BPA has been in use since the 1950s. As with so many other industrial chemicals, we have all been taking part in a continuous experiment on the toxicity of these chemicals, as have our animal and plant brothers and sisters.
This green frog (Rana clamitans), and all of the other beautiful beings that we share this planet with,
would love us to stop dumping endless amounts of toxic stuff into their (and our) environment!
It is insane that industries are allowed to use these things without adequate testing. As more research is done, we are beginning to comprehend some of their detrimental effects, but we still know virtually nothing about how all of these toxins interact in our bodies because almost all of the research is conducted on individual chemicals in isolation. Another major concern is that scientists are prone to linear thinking. That means that they assume that if a chemical seems to be safe at a particular dose, it will be even safer at a lower dose. However, recent research indicates that sometimes chemicals can be more toxic at very low doses than at higher doses:
Natural systems are incredibly complex and what we know is infinitesimally small compared to what there is to know. Things don't work in Nature the way they do in the artificial environment of a lab. There is very little in Nature that occurs in nice, neat linear patterns.
With the growing awareness of the harmful effects of BPA, many manufacturers are now offering "BPA Free" products. Well consider this: BPA has a function! If you take it out of something it must be replaced with something else. Unless these substances are added directly to foods or beverages for human consumption, there is very little regulation of them. That means that manufactures will just add some other chemical with little to no research on its potential harmful effects. And guess who are going to be the unwilling subjects in the longitudinal study on their harmful effects? That right ... all of us!
So, it turns out that in most of the "BPA Free" products out there the BPA has been replaced by a closely related substance called bisphenol S (BPS). There is considerably less research on BPS compared to BPA, but the research is starting to be done and (surprise!) it's looking like BPS might be just as bad as BPA:
Ideally, regulatory agencies should be adhering to the precautionary principle, that is, that nothing should be allowed to be implemented outside a lab until we are certain that it will not have any negative consequences on the natural world (including us!). Or, as our Native American brothers and sisters would say, until we are sure that it will not have any negative consequences for the next seven generations.

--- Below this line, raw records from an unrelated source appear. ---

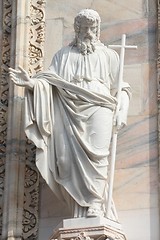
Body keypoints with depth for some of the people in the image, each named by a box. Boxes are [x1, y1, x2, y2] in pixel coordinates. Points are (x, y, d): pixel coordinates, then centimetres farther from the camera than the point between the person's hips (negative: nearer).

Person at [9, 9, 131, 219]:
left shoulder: (109, 56, 20)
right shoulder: (63, 55, 22)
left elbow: (121, 88, 18)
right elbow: (49, 81, 8)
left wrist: (122, 111, 1)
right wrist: (31, 82, -13)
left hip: (98, 109, -1)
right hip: (70, 111, 1)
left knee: (96, 154, -23)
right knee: (70, 158, -13)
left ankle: (96, 206, -29)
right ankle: (81, 210, -13)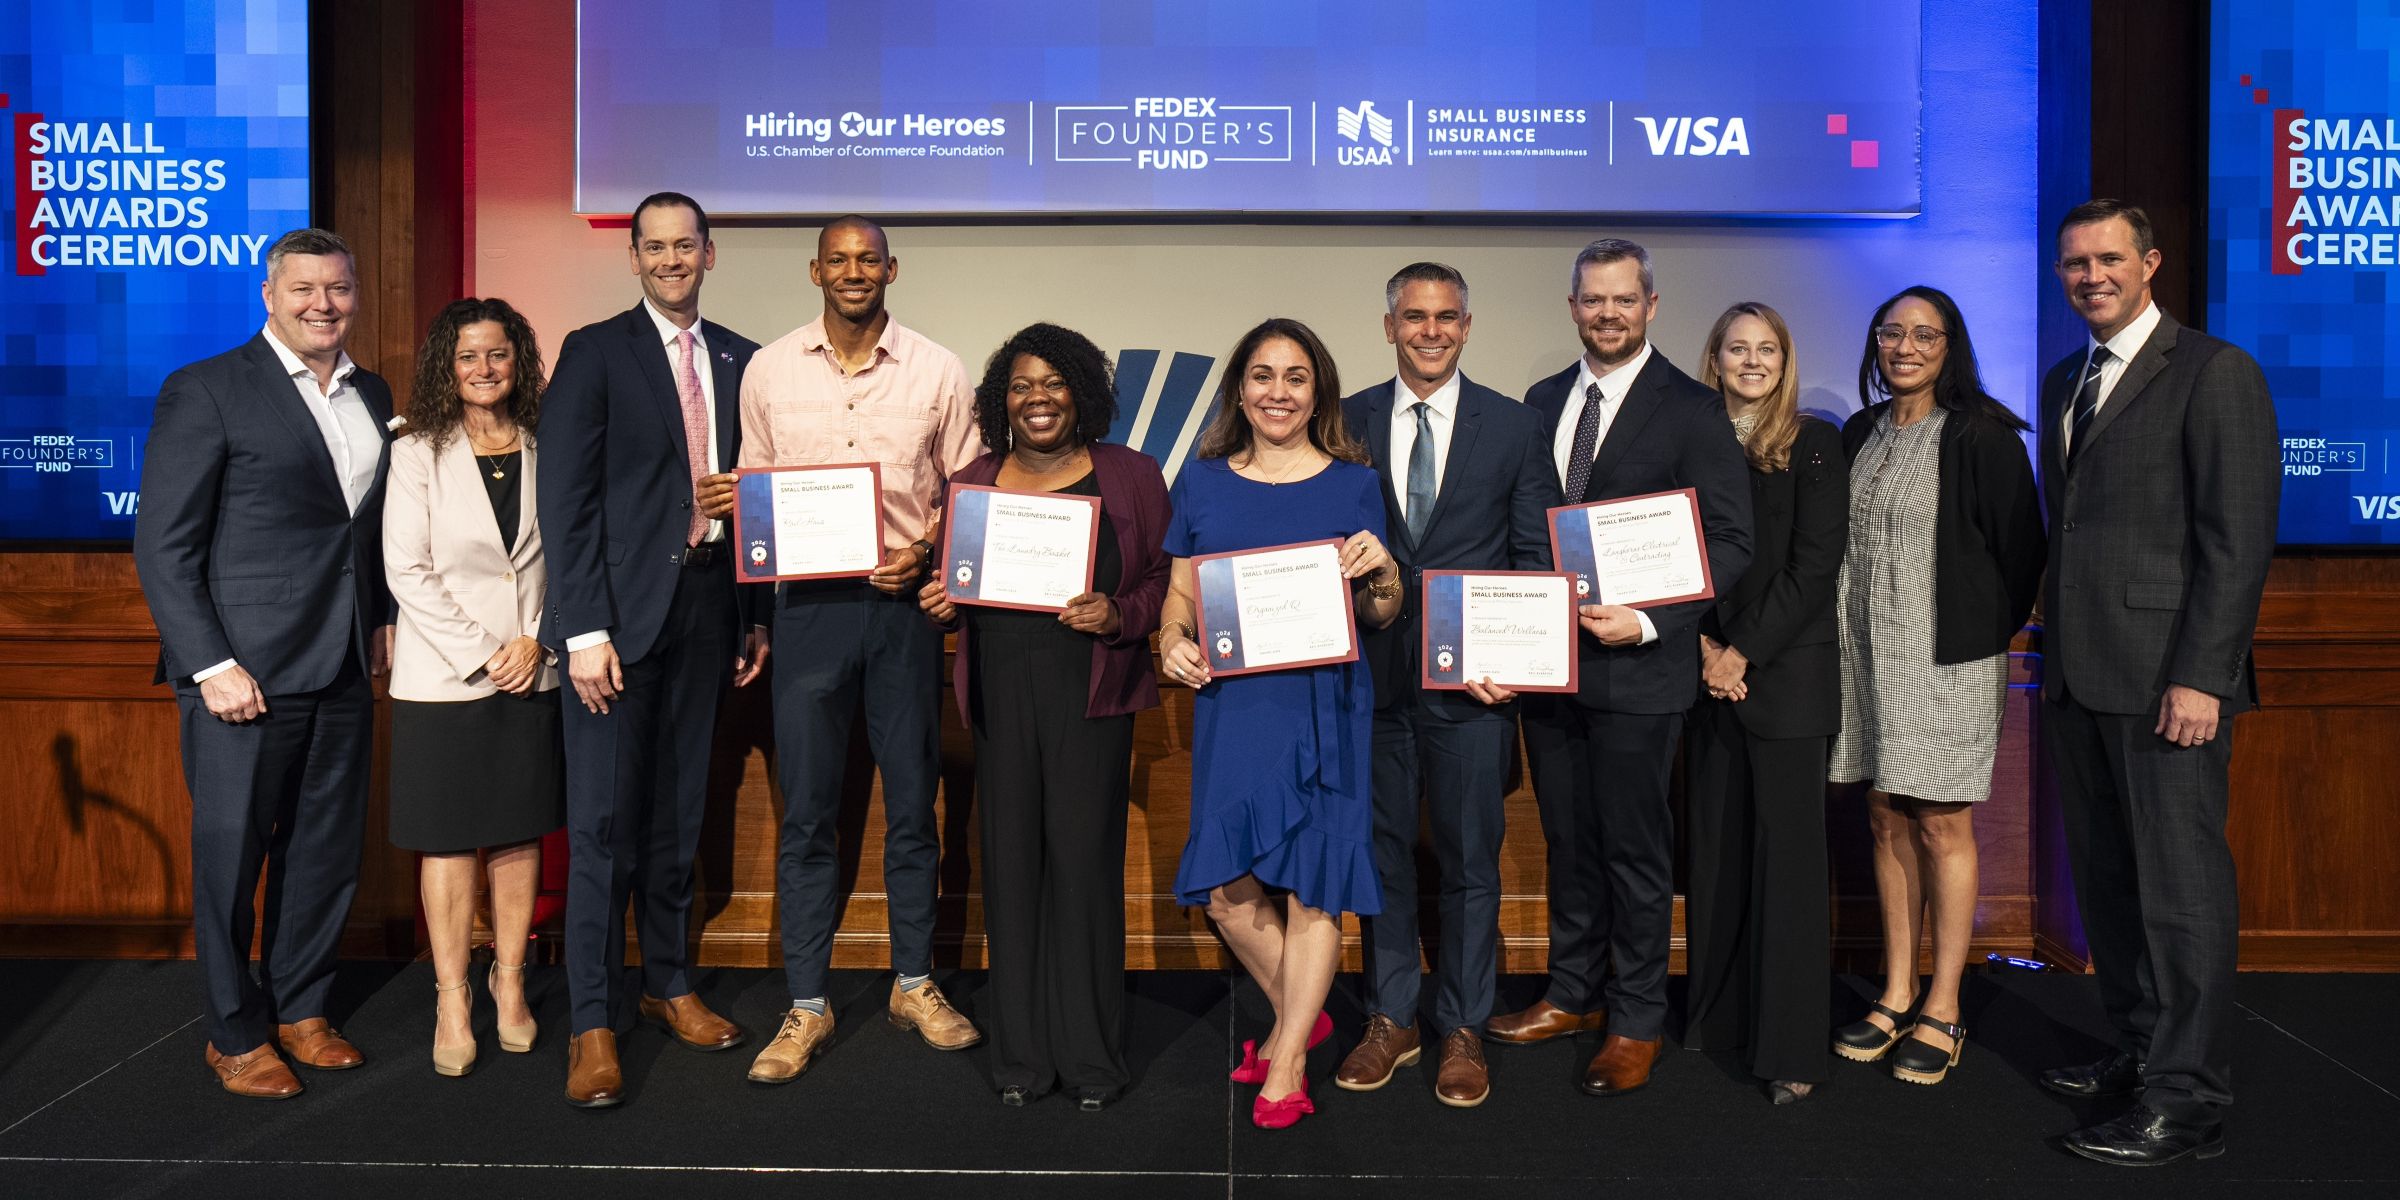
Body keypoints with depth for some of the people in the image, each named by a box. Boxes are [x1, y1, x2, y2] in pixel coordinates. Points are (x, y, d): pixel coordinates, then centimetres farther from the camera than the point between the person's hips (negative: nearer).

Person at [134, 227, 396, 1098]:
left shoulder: (373, 396, 12)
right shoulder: (205, 390, -6)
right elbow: (163, 542, -9)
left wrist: (384, 617, 6)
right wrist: (211, 664, -14)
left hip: (343, 668, 6)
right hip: (244, 670, -5)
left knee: (326, 850, 13)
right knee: (232, 853, 6)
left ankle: (301, 1008, 29)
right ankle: (235, 1033, 21)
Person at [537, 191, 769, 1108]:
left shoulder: (741, 360, 12)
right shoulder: (595, 352, -1)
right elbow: (566, 500, -7)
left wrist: (756, 617, 9)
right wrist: (585, 631, -13)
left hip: (708, 608, 4)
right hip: (622, 611, -4)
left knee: (679, 815, 13)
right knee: (604, 823, -2)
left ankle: (667, 984, 28)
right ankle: (591, 1022, 7)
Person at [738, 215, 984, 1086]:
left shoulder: (936, 371, 3)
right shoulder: (769, 370, 6)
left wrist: (926, 552, -9)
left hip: (905, 600, 0)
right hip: (809, 602, 0)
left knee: (912, 802, 8)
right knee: (807, 810, 3)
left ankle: (914, 984, 24)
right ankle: (806, 1006, 14)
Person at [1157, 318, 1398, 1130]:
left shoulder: (1352, 483, 4)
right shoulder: (1204, 481, 8)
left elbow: (1381, 618, 6)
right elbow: (1180, 591, 13)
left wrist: (1381, 572, -15)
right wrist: (1173, 642, -7)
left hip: (1322, 704, -2)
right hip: (1230, 702, 2)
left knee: (1312, 880, 2)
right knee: (1226, 885, 2)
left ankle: (1287, 1061, 18)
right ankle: (1300, 1016, 29)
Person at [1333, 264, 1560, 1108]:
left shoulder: (1515, 428, 3)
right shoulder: (1348, 423, 6)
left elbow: (1537, 556, 3)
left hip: (1473, 680, -1)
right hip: (1373, 678, 1)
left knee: (1470, 860, 7)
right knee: (1382, 854, 11)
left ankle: (1463, 1031, 22)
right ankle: (1391, 1022, 26)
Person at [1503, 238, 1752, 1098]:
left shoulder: (1692, 409, -6)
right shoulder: (1543, 402, 12)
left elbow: (1730, 542, -8)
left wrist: (1647, 622, -18)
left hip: (1637, 669, -5)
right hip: (1547, 660, 5)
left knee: (1635, 849, 5)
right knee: (1567, 841, 16)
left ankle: (1636, 1021, 20)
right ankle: (1573, 996, 31)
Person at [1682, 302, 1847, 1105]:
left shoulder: (1813, 444, 0)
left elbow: (1815, 564, -7)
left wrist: (1744, 652, -12)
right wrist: (1703, 648, -6)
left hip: (1786, 672, -4)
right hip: (1707, 674, 4)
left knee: (1789, 853, -1)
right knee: (1714, 847, 9)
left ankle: (1791, 1047, 4)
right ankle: (1716, 1014, 21)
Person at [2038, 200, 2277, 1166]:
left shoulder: (2215, 374, -5)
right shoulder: (2063, 382, 18)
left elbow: (2240, 537, -12)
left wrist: (2199, 676, -17)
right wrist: (2053, 655, 14)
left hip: (2167, 678, -7)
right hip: (2079, 676, 8)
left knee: (2181, 885, -2)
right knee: (2105, 873, 14)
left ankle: (2187, 1100, 6)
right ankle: (2141, 1046, 27)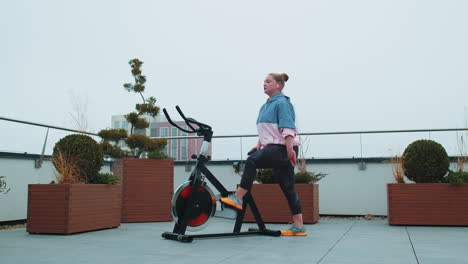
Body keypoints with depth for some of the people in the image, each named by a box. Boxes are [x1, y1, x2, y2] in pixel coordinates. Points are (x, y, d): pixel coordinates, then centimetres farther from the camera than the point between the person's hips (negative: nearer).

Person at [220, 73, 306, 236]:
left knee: (252, 161, -24)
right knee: (288, 188, 7)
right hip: (275, 148, 10)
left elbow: (288, 129, -17)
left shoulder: (282, 103, -7)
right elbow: (266, 130, 28)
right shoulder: (266, 106, 21)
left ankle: (238, 198, -22)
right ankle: (299, 226, 9)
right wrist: (259, 145, 16)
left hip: (284, 149, -10)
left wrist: (290, 149, -25)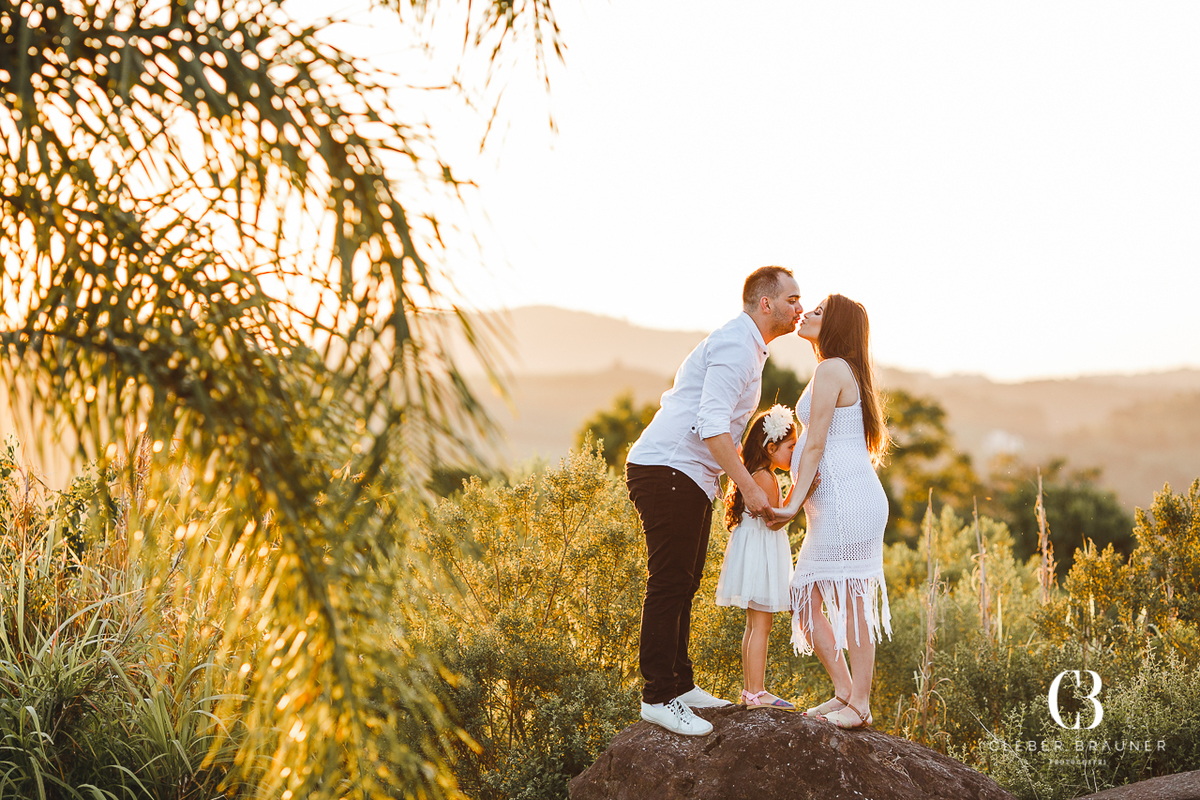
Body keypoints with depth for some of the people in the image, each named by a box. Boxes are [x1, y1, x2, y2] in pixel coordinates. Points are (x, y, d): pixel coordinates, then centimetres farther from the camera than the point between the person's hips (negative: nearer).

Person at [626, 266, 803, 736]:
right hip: (667, 471, -11)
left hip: (688, 480, 11)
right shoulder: (735, 344, -14)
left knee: (682, 586, 13)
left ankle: (680, 685, 20)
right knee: (669, 585, -10)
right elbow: (711, 425, -23)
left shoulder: (747, 346, 20)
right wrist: (748, 486, -21)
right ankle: (658, 698, -8)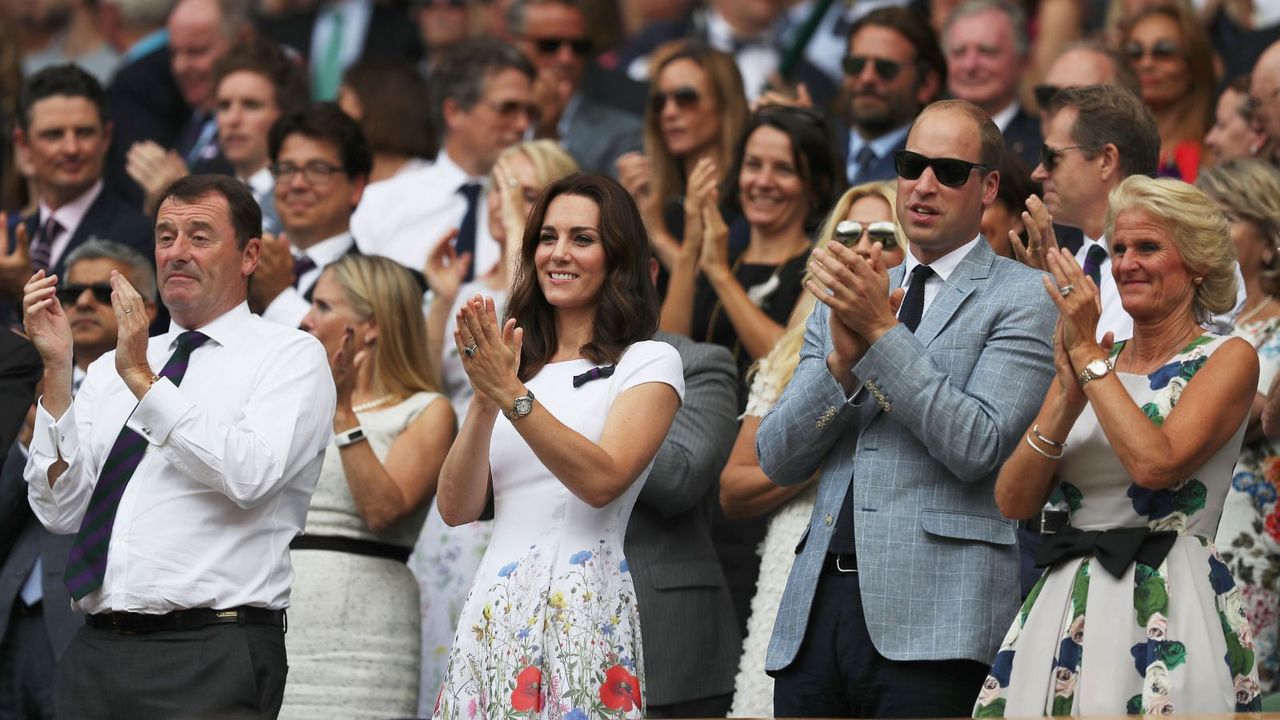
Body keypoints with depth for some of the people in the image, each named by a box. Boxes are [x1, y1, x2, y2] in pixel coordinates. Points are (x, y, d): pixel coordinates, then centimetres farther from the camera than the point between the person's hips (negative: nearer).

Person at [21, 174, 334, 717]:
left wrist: (143, 380, -15)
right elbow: (59, 510, 6)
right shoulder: (111, 370, 16)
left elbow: (249, 475, -16)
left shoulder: (292, 357, 2)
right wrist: (57, 370, -1)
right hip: (95, 650, 5)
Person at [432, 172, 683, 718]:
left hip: (583, 609, -5)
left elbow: (601, 481, -13)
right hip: (494, 607, 5)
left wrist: (513, 395, -17)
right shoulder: (523, 364, 18)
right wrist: (485, 399, -6)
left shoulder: (648, 362, 3)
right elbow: (456, 508, 8)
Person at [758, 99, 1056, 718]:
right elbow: (777, 460, 11)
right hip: (817, 606, 5)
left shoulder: (1021, 298, 3)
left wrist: (882, 332, -13)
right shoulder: (845, 299, 19)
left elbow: (978, 447, -11)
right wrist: (842, 359, -5)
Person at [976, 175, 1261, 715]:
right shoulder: (1085, 362, 14)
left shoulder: (1227, 360, -1)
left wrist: (1089, 355, -10)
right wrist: (1069, 397, -9)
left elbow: (1155, 463, -19)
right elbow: (1014, 501, 5)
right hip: (1065, 605, 5)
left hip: (1167, 607, -5)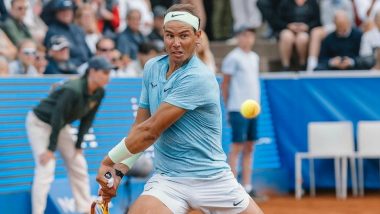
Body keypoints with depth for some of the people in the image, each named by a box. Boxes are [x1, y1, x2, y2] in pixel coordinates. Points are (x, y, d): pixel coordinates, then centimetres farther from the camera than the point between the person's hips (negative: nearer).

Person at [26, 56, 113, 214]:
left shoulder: (99, 93, -10)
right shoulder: (72, 90, -34)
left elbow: (87, 120, 0)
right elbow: (57, 118, -29)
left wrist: (78, 146, 0)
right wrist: (51, 149, -26)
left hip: (60, 126, 8)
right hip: (39, 123, -8)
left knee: (79, 165, 8)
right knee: (46, 168, -18)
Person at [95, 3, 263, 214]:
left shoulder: (199, 78, -19)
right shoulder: (152, 68, 4)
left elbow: (150, 132, -18)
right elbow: (139, 127, 10)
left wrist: (108, 161, -9)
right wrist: (118, 170, -2)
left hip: (213, 180, -3)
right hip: (166, 180, 3)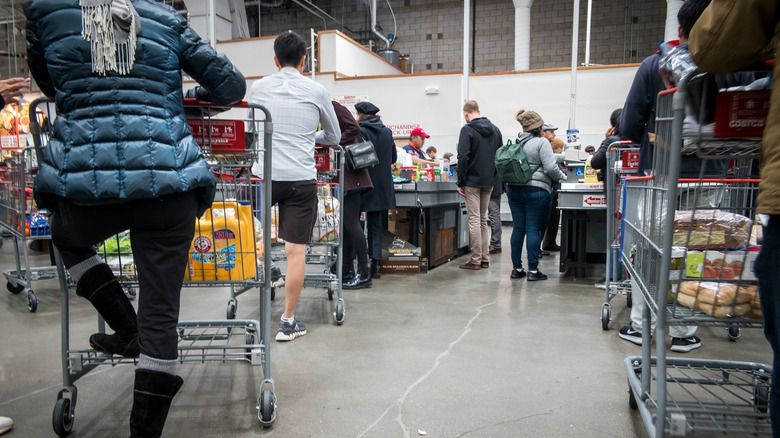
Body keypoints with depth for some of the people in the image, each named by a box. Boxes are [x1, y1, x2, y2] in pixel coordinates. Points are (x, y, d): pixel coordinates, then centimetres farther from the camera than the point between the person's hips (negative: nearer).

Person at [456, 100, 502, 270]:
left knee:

Since the regulatory agencies don't get it (and are heavily influenced by industry), we need to think (and act) for ourselves. If we learn that something is bad for us and/or the environment, it makes sense to avoid it as much as possible - or it's supposedly "safe" replacement (e.g. avoid consuming things in cans as much as possible even if they are "BPA Free" and stick to glass bottles, or better still, make it fresh or can it ourselves). On the positive side, with a little education and effort, there are a lot of unhealthy things out there that we can avoid, and there are a lot of healthy choices that we can make as well.